Singers: Fatima Belkouch, Rime Mrini, Peaches, Etel Adnan, Sandra Hrabluik
Production assistance: Samya Abid, Salima Hadimi, Abdel–Ouahid Grmah, Marie Egger
Construction: Hicham Gounan, Abdeljalil Akhchane

Minarets, synagogues, and steeples bridge the earth and the heavens and elevate the voices of Muezzins, Hazzans, and bells that call us to prayer. Skies of the Heart is a sculptural Detournement of these structures in the form of scaffolding and housing that protects and amplifies voices of women singing love songs. Scaffolding is both a useful and an ornamental structure; it forms a ladder that brings us closer both to the heavens and to our work, and it also forms the temporary face we see while something is in a state of renovation. Here it supports modified lamps that act as bodies that emit both light and song. The songs of devotion emanating from the lamps come from the tradition of Medieval lyric poetry, and address an earthly beloved and a Sacred Beloved interchangeably.

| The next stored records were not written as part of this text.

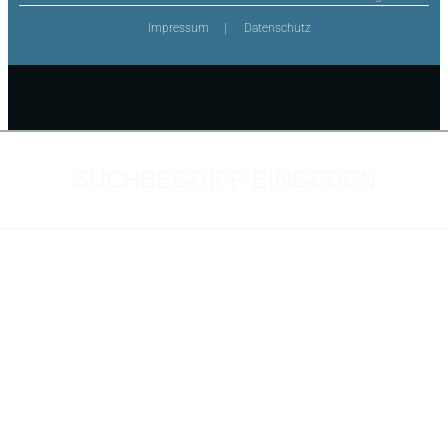
Impressum
Datenschutz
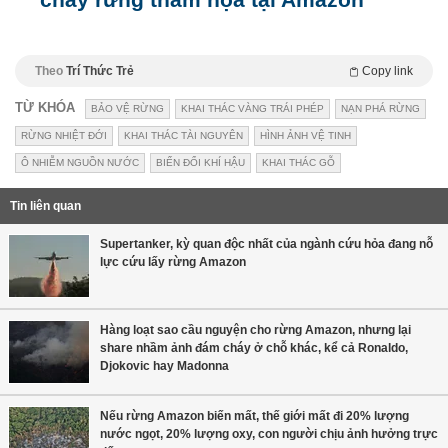
Theo
Trí Thức Trẻ
Copy link
TỪ KHÓA
BẢO VỆ RỪNG
KHAI THÁC VÀNG TRÁI PHÉP
NẠN PHÁ RỪNG
RỪNG NHIỆT ĐỚI
KHAI THÁC TÀI NGUYÊN
HÌNH ẢNH VỆ TINH
Ô NHIỄM NGUỒN NƯỚC
BIẾN ĐỔI KHÍ HẬU
KHAI THÁC GỖ
Tin liên quan
Supertanker, kỳ quan độc nhất của ngành cứu hỏa đang nỗ
lực cứu lấy rừng Amazon
Hàng loạt sao cầu nguyện cho rừng Amazon, nhưng lại
share nhầm ảnh đám cháy ở chỗ khác, kể cả Ronaldo,
Djokovic hay Madonna
Nếu rừng Amazon biến mất, thế giới mất đi 20% lượng
nước ngọt, 20% lượng oxy, con người chịu ảnh hưởng trực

Sung in multiple languages and originating from as long ago as c. 1160 and as recently as 1990, these songs imagine and express religious devotion to an earthly subject and earthly devotion to a religious subject. The scaffolding, lamps and wooden limbs also express this relation between the earthly and the divine; they are structures of utility that exist in service for others and, at the same time, virtuous objects in their own right.

Hadley+Maxwell have been collaborating since they met in Vancouver, Canada, in 1997, working in a variety of media including installation, sculpture, video and sound. Stemming from their commitment to collaboration, their work examines mediation as the threshold between the individual and the social. Their recent body of work, titled Improperties engages with a history of the decorative arts and its reluctant relationship with conceptual processes of categorization. Their writing and image-based projects have appeared in publications including the Fillip Review, Art Lies!, Public, C Magazine, West Coast Line and F.R. David. Recent solo exhibitions include The Lemonade is Weak Like Your Soul, Kunstverein Göttingen (Germany, 2009), Improperties, Smart Project Space (Amsterdam, 2010); “who can resist a Human? who doesn’t finger lies?”YYZ (Toronto, 2010); and Who that Happens, Or Gallery (Vancouver, 2011). Recent group exhibitions include Invitation to an Infiltration, Contemporary Art Gallery (Vancouver); Manifestation Internationale d’art de Quebec, (Québec City); Kurt, Seattle Art Museum; and It’s the End of the World as We Know It, La Kunsthalle Mulhouse, France, (all 2010); The Bell Show, Lüttgenmeijer, Berlin; Light in Darkness, Western Bridge, Seattle; and The End of Money, Witte de With, Rotterdam (all 2011). Hadley+Maxwell are represented by Jessica Bradley Art + Projects, Toronto, and are based in Berlin, Germany.